• What you will do: Restate word for word each line from the one containing "important things than" through the end of the material, and nothing more. Drop every picture.

- Opening Delimiter -

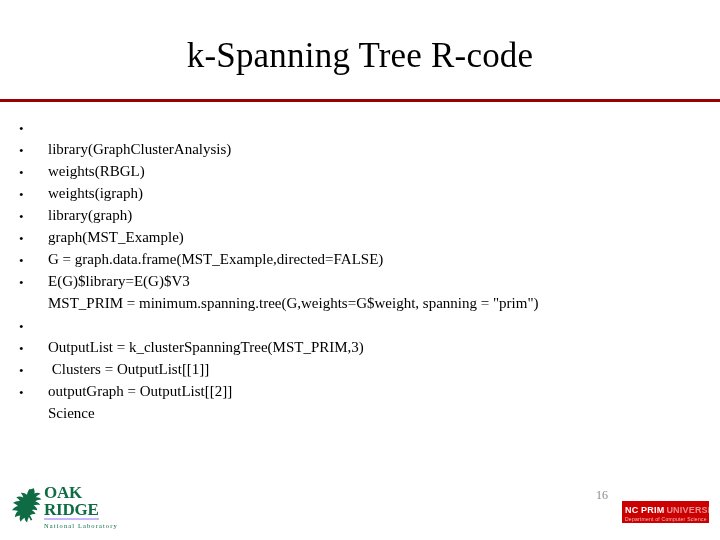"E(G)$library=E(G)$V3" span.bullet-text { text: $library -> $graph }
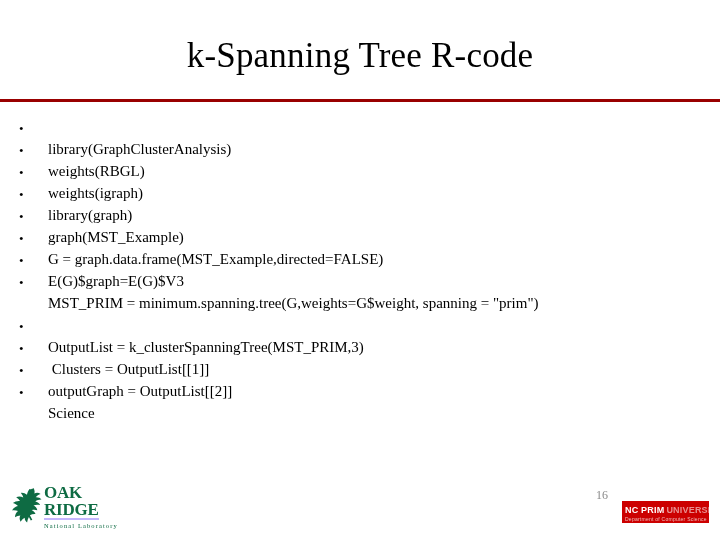"RIDGE" .orn-ridge { border-bottom: 2px solid #c4b5fd -> 2px solid #404040 }
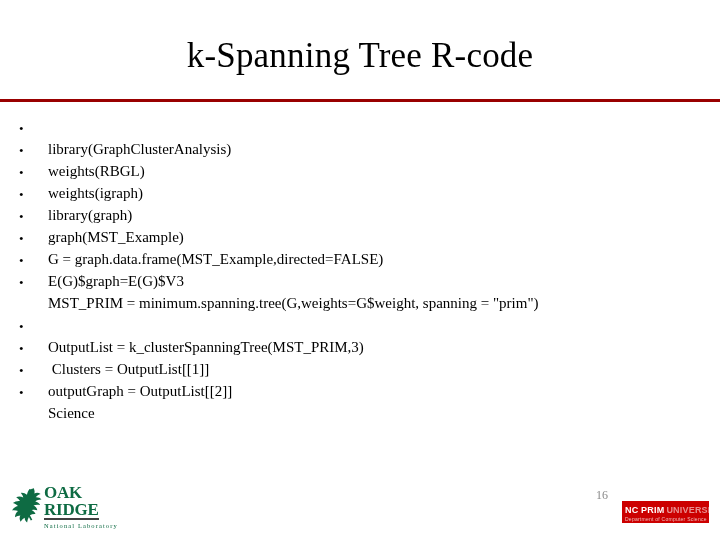"NC PRIM" span.ncsu-nc { text: PRIM -> STATE }
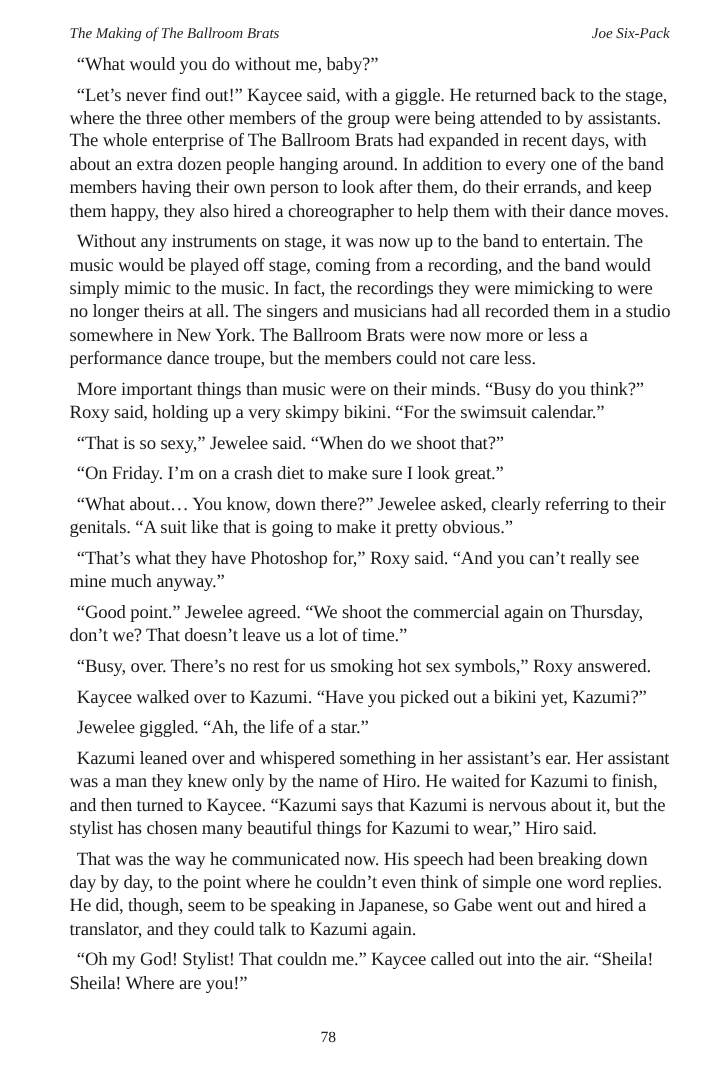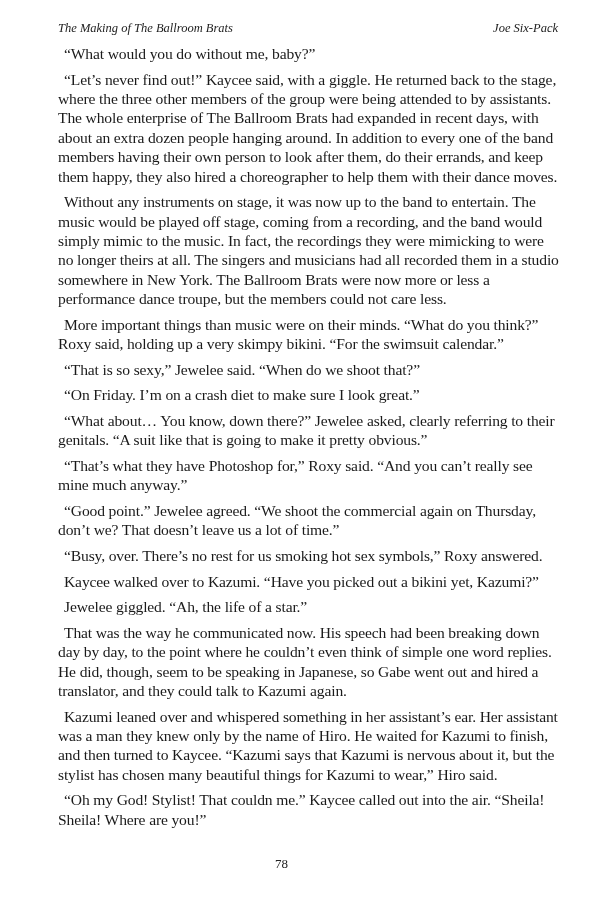"More important things than music" p { text: What -> Busy }
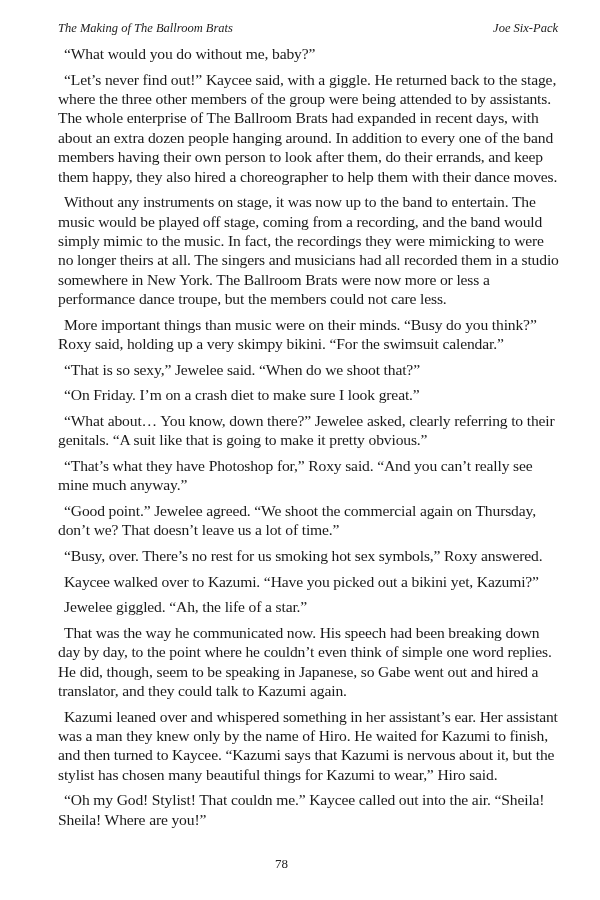"That was the way he" p { order: before "Kazumi leaned over and whispered" -> after "Kazumi leaned over and whispered" }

- Closing Delimiter -

• Result for this exercise:
"More important things than music" p { text: What -> Busy }
"That was the way he" p { order: before "Kazumi leaned over and whispered" -> after "Kazumi leaned over and whispered" }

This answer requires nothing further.